Exercise brief
Each line below needs to be printed again exactly.

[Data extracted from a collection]
☆ ☆ ☆ ☆ ☆

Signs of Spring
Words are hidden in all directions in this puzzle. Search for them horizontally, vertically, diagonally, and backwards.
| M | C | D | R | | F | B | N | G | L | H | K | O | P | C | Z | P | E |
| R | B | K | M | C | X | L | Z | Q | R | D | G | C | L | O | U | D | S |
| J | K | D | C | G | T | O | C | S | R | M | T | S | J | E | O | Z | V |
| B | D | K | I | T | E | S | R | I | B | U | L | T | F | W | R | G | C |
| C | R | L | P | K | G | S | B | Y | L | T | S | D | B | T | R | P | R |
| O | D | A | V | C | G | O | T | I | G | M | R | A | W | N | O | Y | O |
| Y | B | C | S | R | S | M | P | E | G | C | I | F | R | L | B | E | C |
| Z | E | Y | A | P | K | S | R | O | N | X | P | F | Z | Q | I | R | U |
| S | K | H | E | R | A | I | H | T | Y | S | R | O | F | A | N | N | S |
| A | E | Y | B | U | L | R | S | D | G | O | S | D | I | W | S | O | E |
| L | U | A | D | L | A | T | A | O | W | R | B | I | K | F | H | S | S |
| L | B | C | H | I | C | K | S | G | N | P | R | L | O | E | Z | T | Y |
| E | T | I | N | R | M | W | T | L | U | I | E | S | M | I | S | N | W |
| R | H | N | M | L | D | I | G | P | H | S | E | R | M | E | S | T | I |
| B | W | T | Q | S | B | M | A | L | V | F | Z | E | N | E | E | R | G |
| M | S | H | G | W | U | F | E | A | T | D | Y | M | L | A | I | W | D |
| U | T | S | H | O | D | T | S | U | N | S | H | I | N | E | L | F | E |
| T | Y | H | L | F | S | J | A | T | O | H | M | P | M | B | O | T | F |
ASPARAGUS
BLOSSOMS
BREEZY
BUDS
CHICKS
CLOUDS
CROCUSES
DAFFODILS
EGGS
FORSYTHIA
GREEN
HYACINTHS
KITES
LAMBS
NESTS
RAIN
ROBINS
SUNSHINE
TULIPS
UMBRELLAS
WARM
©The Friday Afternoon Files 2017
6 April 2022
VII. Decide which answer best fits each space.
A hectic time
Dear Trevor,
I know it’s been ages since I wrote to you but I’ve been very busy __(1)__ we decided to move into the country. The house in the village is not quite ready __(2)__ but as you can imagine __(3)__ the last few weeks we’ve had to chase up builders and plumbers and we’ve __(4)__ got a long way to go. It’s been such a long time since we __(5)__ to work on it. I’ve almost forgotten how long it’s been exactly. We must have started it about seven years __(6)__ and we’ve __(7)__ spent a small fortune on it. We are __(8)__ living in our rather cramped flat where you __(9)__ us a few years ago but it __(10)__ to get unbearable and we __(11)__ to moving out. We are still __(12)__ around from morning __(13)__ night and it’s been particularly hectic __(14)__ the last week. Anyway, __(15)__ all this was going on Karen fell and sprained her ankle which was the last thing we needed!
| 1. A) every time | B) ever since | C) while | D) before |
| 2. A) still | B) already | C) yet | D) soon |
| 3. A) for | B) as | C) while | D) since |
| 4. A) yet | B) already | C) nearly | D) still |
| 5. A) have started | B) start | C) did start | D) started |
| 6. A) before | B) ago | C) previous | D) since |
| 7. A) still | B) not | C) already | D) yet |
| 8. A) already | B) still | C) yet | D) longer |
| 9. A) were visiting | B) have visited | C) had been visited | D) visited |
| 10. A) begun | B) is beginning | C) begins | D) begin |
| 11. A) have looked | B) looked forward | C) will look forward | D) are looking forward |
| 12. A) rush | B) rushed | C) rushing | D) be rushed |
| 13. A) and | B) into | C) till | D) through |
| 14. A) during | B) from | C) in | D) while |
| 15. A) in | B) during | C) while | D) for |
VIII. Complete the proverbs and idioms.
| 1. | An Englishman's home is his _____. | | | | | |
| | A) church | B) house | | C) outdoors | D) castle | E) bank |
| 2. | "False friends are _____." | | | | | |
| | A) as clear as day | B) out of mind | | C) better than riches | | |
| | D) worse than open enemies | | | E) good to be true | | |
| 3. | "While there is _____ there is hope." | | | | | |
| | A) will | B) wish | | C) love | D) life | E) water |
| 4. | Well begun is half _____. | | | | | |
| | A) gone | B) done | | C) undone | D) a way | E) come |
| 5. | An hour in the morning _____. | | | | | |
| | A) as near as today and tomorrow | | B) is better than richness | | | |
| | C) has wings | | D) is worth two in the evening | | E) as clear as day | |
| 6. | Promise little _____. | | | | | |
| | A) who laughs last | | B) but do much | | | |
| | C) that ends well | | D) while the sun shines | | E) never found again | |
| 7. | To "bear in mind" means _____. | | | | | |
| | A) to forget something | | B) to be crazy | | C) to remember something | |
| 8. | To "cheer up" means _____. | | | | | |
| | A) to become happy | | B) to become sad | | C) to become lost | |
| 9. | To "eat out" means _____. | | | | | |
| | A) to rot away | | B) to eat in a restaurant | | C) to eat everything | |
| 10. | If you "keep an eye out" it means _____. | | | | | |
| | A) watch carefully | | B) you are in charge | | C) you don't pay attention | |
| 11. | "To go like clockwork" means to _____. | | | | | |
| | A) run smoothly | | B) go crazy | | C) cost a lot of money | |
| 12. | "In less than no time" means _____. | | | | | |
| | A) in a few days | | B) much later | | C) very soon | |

☆ ☆ ☆ ☆ ☆

Result of this task
Signs of Spring
Words are hidden in all directions in this puzzle. Search for them horizontally, vertically, diagonally, and backwards.
| M | C | D | R | | F | B | N | G | L | H | K | O | P | C | Z | P | E |
| R | B | K | M | C | X | L | Z | Q | R | D | G | C | L | O | U | D | S |
| J | K | D | C | G | T | O | C | S | R | M | T | S | J | E | O | Z | V |
| B | D | K | I | T | E | S | R | I | B | U | L | T | F | W | R | G | C |
| C | R | L | P | K | G | S | B | Y | L | T | S | D | B | T | R | P | R |
| O | D | A | V | C | G | O | T | I | G | M | R | A | W | N | O | Y | O |
| Y | B | C | S | R | S | M | P | E | G | C | I | F | R | L | B | E | C |
| Z | E | Y | A | P | K | S | R | O | N | X | P | F | Z | Q | I | R | U |
| S | K | H | E | R | A | I | H | T | Y | S | R | O | F | A | N | N | S |
| A | E | Y | B | U | L | R | S | D | G | O | S | D | I | W | S | O | E |
| L | U | A | D | L | A | T | A | O | W | R | B | I | K | F | H | S | S |
| L | B | C | H | I | C | K | S | G | N | P | R | L | O | E | Z | T | Y |
| E | T | I | N | R | M | W | T | L | U | I | E | S | M | I | S | N | W |
| R | H | N | M | L | D | I | G | P | H | S | E | R | M | E | S | T | I |
| B | W | T | Q | S | B | M | A | L | V | F | Z | E | N | E | E | R | G |
| M | S | H | G | W | U | F | E | A | T | D | Y | M | L | A | I | W | D |
| U | T | S | H | O | D | T | S | U | N | S | H | I | N | E | L | F | E |
| T | Y | H | L | F | S | J | A | T | O | H | M | P | M | B | O | T | F |
ASPARAGUS
BLOSSOMS
BREEZY
BUDS
CHICKS
CLOUDS
CROCUSES
DAFFODILS
EGGS
FORSYTHIA
GREEN
HYACINTHS
KITES
LAMBS
NESTS
RAIN
ROBINS
SUNSHINE
TULIPS
UMBRELLAS
WARM
©The Friday Afternoon Files 2017
6 April 2022
VII. Decide which answer best fits each space.
A hectic time
Dear Trevor,
I know it’s been ages since I wrote to you but I’ve been very busy __(1)__ we decided to move into the country. The house in the village is not quite ready __(2)__ but as you can imagine __(3)__ the last few weeks we’ve had to chase up builders and plumbers and we’ve __(4)__ got a long way to go. It’s been such a long time since we __(5)__ to work on it. I’ve almost forgotten how long it’s been exactly. We must have started it about seven years __(6)__ and we’ve __(7)__ spent a small fortune on it. We are __(8)__ living in our rather cramped flat where you __(9)__ us a few years ago but it __(10)__ to get unbearable and we __(11)__ to moving out. We are still __(12)__ around from morning __(13)__ night and it’s been particularly hectic __(14)__ the last week. Anyway, __(15)__ all this was going on Karen fell and sprained her ankle which was the last thing we needed!
| 1. A) every time | B) ever since | C) while | D) before |
| 2. A) still | B) already | C) yet | D) soon |
| 3. A) for | B) as | C) while | D) since |
| 4. A) yet | B) already | C) nearly | D) still |
| 5. A) have started | B) start | C) did start | D) started |
| 6. A) before | B) ago | C) previous | D) since |
| 7. A) still | B) not | C) already | D) yet |
| 8. A) already | B) still | C) yet | D) longer |
| 9. A) were visiting | B) have visited | C) had been visited | D) visited |
| 10. A) begun | B) is beginning | C) begins | D) begin |
| 11. A) have looked | B) looked forward | C) will look forward | D) are looking forward |
| 12. A) rush | B) rushed | C) rushing | D) be rushed |
| 13. A) and | B) into | C) till | D) through |
| 14. A) during | B) from | C) in | D) while |
| 15. A) in | B) during | C) while | D) for |
VIII. Complete the proverbs and idioms.
| 1. | An Englishman's home is his _____. | | | | | |
| | A) church | B) house | | C) outdoors | D) castle | E) bank |
| 2. | "False friends are _____." | | | | | |
| | A) as clear as day | B) out of mind | | C) better than riches | | |
| | D) worse than open enemies | | | E) good to be true | | |
| 3. | "While there is _____ there is hope." | | | | | |
| | A) will | B) wish | | C) love | D) life | E) water |
| 4. | Well begun is half _____. | | | | | |
| | A) gone | B) done | | C) undone | D) a way | E) come |
| 5. | An hour in the morning _____. | | | | | |
| | A) as near as today and tomorrow | | B) is better than richness | | | |
| | C) has wings | | D) is worth two in the evening | | E) as clear as day | |
| 6. | Promise little _____. | | | | | |
| | A) who laughs last | | B) but do much | | | |
| | C) that ends well | | D) while the sun shines | | E) never found again | |
| 7. | To "bear in mind" means _____. | | | | | |
| | A) to forget something | | B) to be crazy | | C) to remember something | |
| 8. | To "cheer up" means _____. | | | | | |
| | A) to become happy | | B) to become sad | | C) to become lost | |
| 9. | To "eat out" means _____. | | | | | |
| | A) to rot away | | B) to eat in a restaurant | | C) to eat everything | |
| 10. | If you "keep an eye out" it means _____. | | | | | |
| | A) watch carefully | | B) you are in charge | | C) you don't pay attention | |
| 11. | "To go like clockwork" means to _____. | | | | | |
| | A) run smoothly | | B) go crazy | | C) cost a lot of money | |
| 12. | "In less than no time" means _____. | | | | | |
| | A) in a few days | | B) much later | | C) very soon | |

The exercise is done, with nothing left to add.